L’objection qu’on ne saurait taire
Mais la difficulté demeure entière, et elle est double. D’abord, à supposer le pacte rompu, qui a qualité pour le constater ? Si c’est le peuple qui a fait l’Empire — et le décret lui-même le rappelle, qui invoque les vœux et les intérêts de la nation —, c’est au peuple, ou à des mandataires tenant de lui un titre régulier, qu’il appartiendrait de prononcer. Or le Sénat ne tient ce titre de personne, sinon de l’Empereur. Il juge dans sa propre cause une institution dont il fut l’instrument complaisant. On ne saurait à la fois avoir tout sanctionné et se poser en censeur de ce qu’on a sanctionné, sans qu’une voix s’élève pour demander où était cette vigilance, hier, quand il eût été périlleux de la montrer.
Ensuite, et c’est le fond : si l’on admet qu’un corps institué peut, de sa seule autorité, déclarer déchu celui dont il tient son existence, où s’arrête-t-on ? Le même raisonnement qui défait l’Empereur aujourd’hui peut défaire demain tout pouvoir, légitime ou non, dès qu’une assemblée jugera le pacte rompu. On ouvre une porte par où tout peut passer. Ceux-là mêmes qui se réjouissent du décret feraient bien d’y songer : une déchéance prononcée par les obligés du prince est un précédent qui ne dort jamais.

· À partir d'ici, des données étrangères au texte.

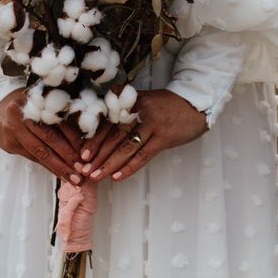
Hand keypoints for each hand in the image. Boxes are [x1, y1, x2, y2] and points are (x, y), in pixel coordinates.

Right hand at [0, 89, 84, 183]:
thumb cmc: (31, 107)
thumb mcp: (45, 105)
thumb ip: (62, 116)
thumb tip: (86, 138)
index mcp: (36, 100)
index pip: (59, 122)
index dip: (75, 138)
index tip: (88, 153)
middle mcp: (23, 114)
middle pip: (50, 138)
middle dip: (68, 156)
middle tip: (83, 171)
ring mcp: (13, 129)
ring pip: (41, 151)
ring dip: (59, 167)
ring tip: (74, 178)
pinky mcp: (10, 143)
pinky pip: (33, 157)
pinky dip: (48, 167)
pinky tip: (60, 174)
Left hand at [79, 89, 207, 181]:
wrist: (195, 104)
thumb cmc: (166, 105)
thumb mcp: (143, 100)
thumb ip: (123, 111)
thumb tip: (100, 128)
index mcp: (131, 102)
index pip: (108, 122)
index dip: (93, 139)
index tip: (82, 154)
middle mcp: (140, 111)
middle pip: (114, 136)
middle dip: (98, 155)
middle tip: (84, 170)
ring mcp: (153, 124)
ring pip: (127, 147)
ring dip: (109, 164)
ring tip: (96, 176)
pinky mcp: (164, 137)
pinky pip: (143, 155)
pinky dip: (130, 167)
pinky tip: (117, 177)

Ce qui pèse de l’autre côté
On nous répondra — et l’objection a sa force — qu’en de telles extrémités, le droit suit le fait, et que les théories de cabinet pèsent peu lorsque l’étranger est dans Paris et qu’il faut, à tout prix, une autorité qui parle. Quand le souverain n’est plus à sa capitale, quand l’armée recule et que la ville est livrée à elle-même, le premier corps qui se trouve réuni et qui ose prendre la parole ne fait peut-être que ramasser un pouvoir tombé à terre. La nécessité, dit-on, a ses lois ; et mieux vaut une assemblée mal fondée qui maintient l’ordre qu’un vide où chacun s’arme contre chacun. C’est l’argument du salut public, et il n’est pas indigne qu’on l’entende.

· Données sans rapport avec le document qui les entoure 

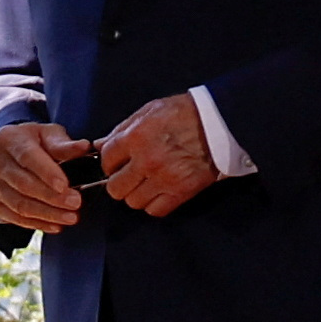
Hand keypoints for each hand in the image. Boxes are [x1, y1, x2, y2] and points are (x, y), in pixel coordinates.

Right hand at [0, 121, 91, 235]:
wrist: (7, 156)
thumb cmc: (35, 143)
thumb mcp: (48, 136)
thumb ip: (64, 144)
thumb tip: (84, 147)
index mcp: (9, 139)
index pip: (27, 156)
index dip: (46, 172)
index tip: (65, 185)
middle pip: (23, 184)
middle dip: (52, 196)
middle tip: (76, 203)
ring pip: (19, 204)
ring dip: (47, 213)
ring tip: (71, 217)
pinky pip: (14, 218)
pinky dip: (37, 224)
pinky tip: (56, 226)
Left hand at [97, 95, 221, 216]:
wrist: (220, 122)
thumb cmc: (184, 112)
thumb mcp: (149, 111)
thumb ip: (122, 129)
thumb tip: (100, 144)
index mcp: (136, 138)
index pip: (106, 161)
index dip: (109, 163)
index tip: (117, 163)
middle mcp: (146, 161)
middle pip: (115, 188)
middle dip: (119, 183)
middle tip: (129, 176)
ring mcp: (165, 179)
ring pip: (134, 202)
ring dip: (137, 195)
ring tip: (145, 184)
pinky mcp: (182, 191)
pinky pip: (156, 210)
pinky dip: (154, 204)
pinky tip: (159, 192)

On ajoute que le Sénat ne s’est pas borné à défaire : il prépare, dit-on, à reconstruire, et entend assortir tout établissement nouveau de garanties — pour les libertés, pour les propriétés acquises, pour ceux qui ont servi sous le régime qui s’en va. Si cela se vérifie, l’acte de déchéance ne serait que le premier mot d’un dessein plus vaste, et il faudrait juger l’ensemble plutôt que cette seule pièce. Nous le notons, sans en rien préjuger : on ne connaît, ce matin, que le décret de déchéance ; le reste est annoncé, non promulgué.

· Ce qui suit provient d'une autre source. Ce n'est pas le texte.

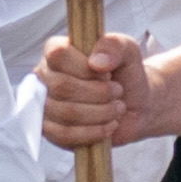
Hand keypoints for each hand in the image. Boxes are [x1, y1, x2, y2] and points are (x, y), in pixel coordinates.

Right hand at [41, 31, 148, 152]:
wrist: (135, 105)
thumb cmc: (126, 74)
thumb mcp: (128, 51)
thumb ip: (114, 46)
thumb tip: (96, 62)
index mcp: (57, 51)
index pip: (58, 54)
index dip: (85, 67)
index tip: (107, 73)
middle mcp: (45, 77)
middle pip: (62, 87)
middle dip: (99, 93)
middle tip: (118, 92)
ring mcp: (45, 105)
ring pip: (66, 113)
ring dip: (100, 113)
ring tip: (117, 108)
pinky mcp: (51, 131)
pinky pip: (64, 135)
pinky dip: (93, 132)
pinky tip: (109, 125)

L’air du temps, et la prudence du jugement
Hors des enceintes, l’opinion ne s’embarrasse pas de ces scrupules. Les esprits sont échauffés ; les écrits se multiplient. On annonce qu’un libelle de M. de Chateaubriand, dirigé contre Buonaparte et plaidant pour l’ancienne maison, courrait dans Paris et se serait tiré, assure-t-on, à plus de cent mille exemplaires — chiffre que nous rapportons comme on nous le donne, c’est-à-dire sous toute réserve, n’ayant pas qualité pour le garantir. Que de tels écrits trouvent aujourd’hui des lecteurs en dit long sur le moment ; ils ne disent rien, en revanche, sur le droit, qui ne se compte pas en feuilles imprimées.
Voilà pourquoi nous nous gardons de conclure. Que le décret soit dans le Moniteur, nous le constatons ; qu’il soit reçu par beaucoup avec faveur, nous le voyons. Mais de là à tenir la question de droit pour close, il y a un pas que l’honnêteté nous interdit. Le Sénat avait-il qualité pour déchoir l’Empereur ? On peut soutenir qu’il n’a fait que constater une déchéance que le souverain s’était infligée ; on peut soutenir, à l’inverse, qu’une créature de l’Empire n’a pas mandat de le défaire. Les deux thèses ont leurs raisons ; aucune, ce 4 avril, n’a encore reçu la sanction qui la mettrait hors de contestation. Nous laissons au lecteur le soin de peser, et au temps celui de prononcer.